When a buyer and seller enter into a purchase agreement, the seller will take the home off the market while the transaction moves through the process to closing. If the deal falls through, the seller has to relist the home and start over, which could result in a significant financial loss. As you near the process of making an offer on a home, your real estate agent will want to discuss Earnest Money — a form of security deposit also known as a “good faith” payment.
What Is Earnest Money?
Earnest money is a deposit made by the buyer to demonstrate serious intent to purchase the home. It shows the seller that you’re acting in good faith and committed to the transaction, and provides them with some compensation in case you back out of the deal without a valid, contractual reason.

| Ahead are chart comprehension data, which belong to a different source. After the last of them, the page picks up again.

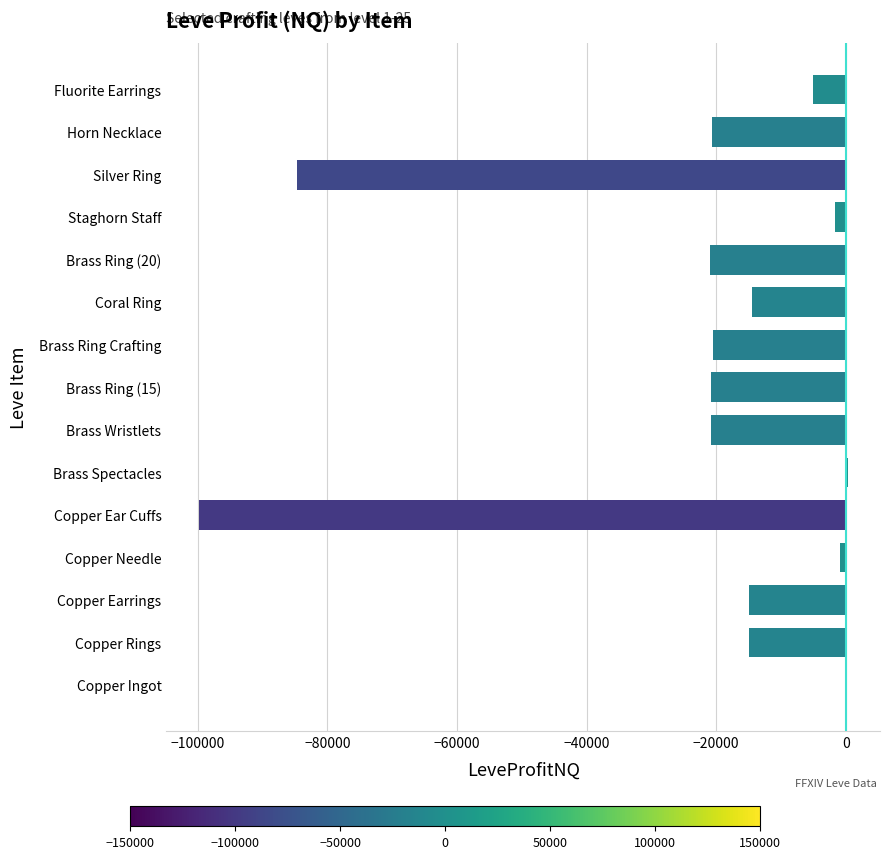

At which label is the value closest to -49774?

Brass Ring (20)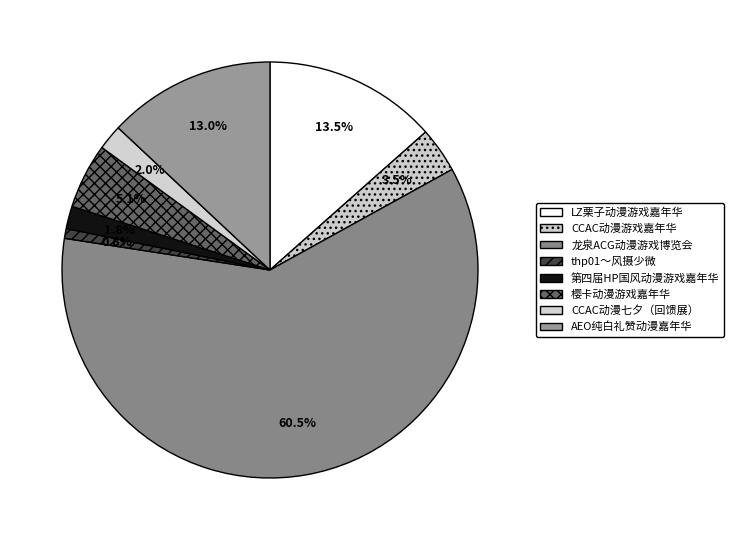

How many segments does this pie chart have?

8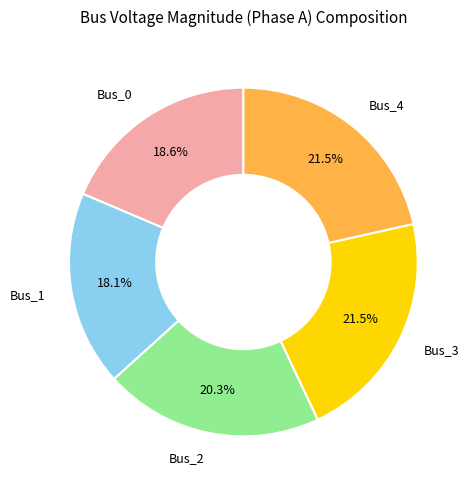

Is there any slice that represents more than half of the pie?

No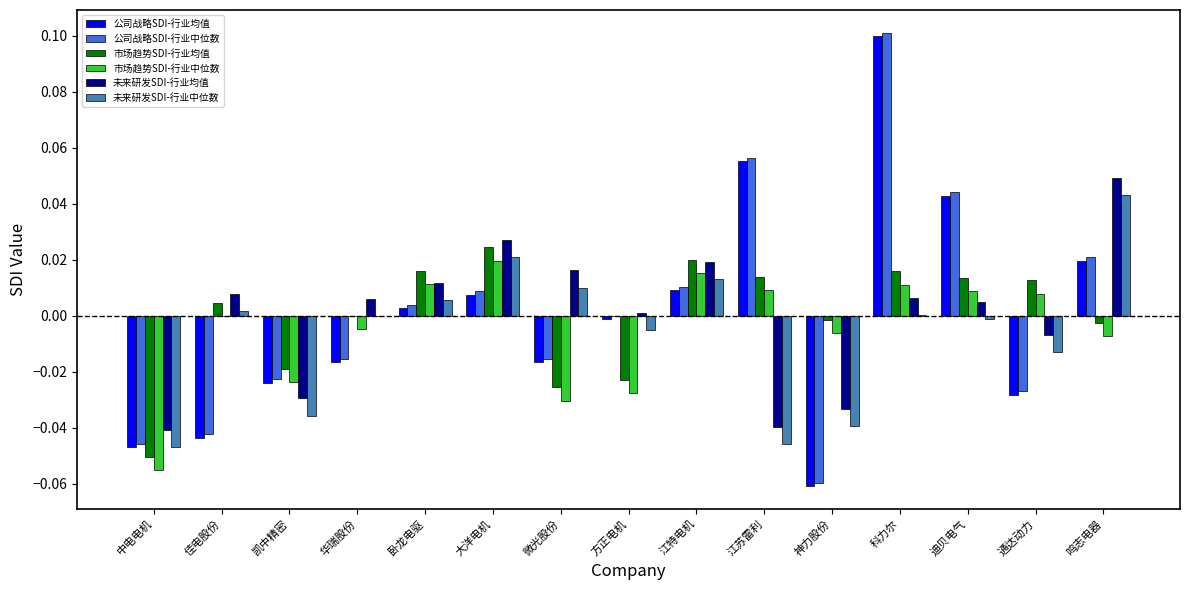

Does the chart contain stacked bars?

No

How Much Should You Deposit?
The amount of earnest money varies by market. In California, earnest money deposits are typically 1% to 3% of the purchase price, though in highly competitive markets buyers sometimes offer more to make their offers stand out. Your agent will advise on what is customary and competitive in your specific situation.
Where Does It Go?
Earnest money is held in an escrow account by a neutral third party — usually a title or escrow company — until the transaction closes. At closing, it is applied toward your down payment or closing costs.
When Can You Get It Back?
Your ability to recover your earnest money depends on the contingencies in your purchase agreement. Standard contingencies include the home inspection contingency, financing contingency, and appraisal contingency. If you need to back out of the deal for a reason covered by one of these contingencies and you do so within the specified timeframe, you should receive your earnest money back in full.
What If You Back Out Without a Contingency?
If you choose to walk away from a deal after your contingencies have been removed or expired, the seller may be entitled to keep your earnest money. This is why it’s critical to fully understand the contingency periods in your contract and to make deliberate decisions before waiving or removing protections.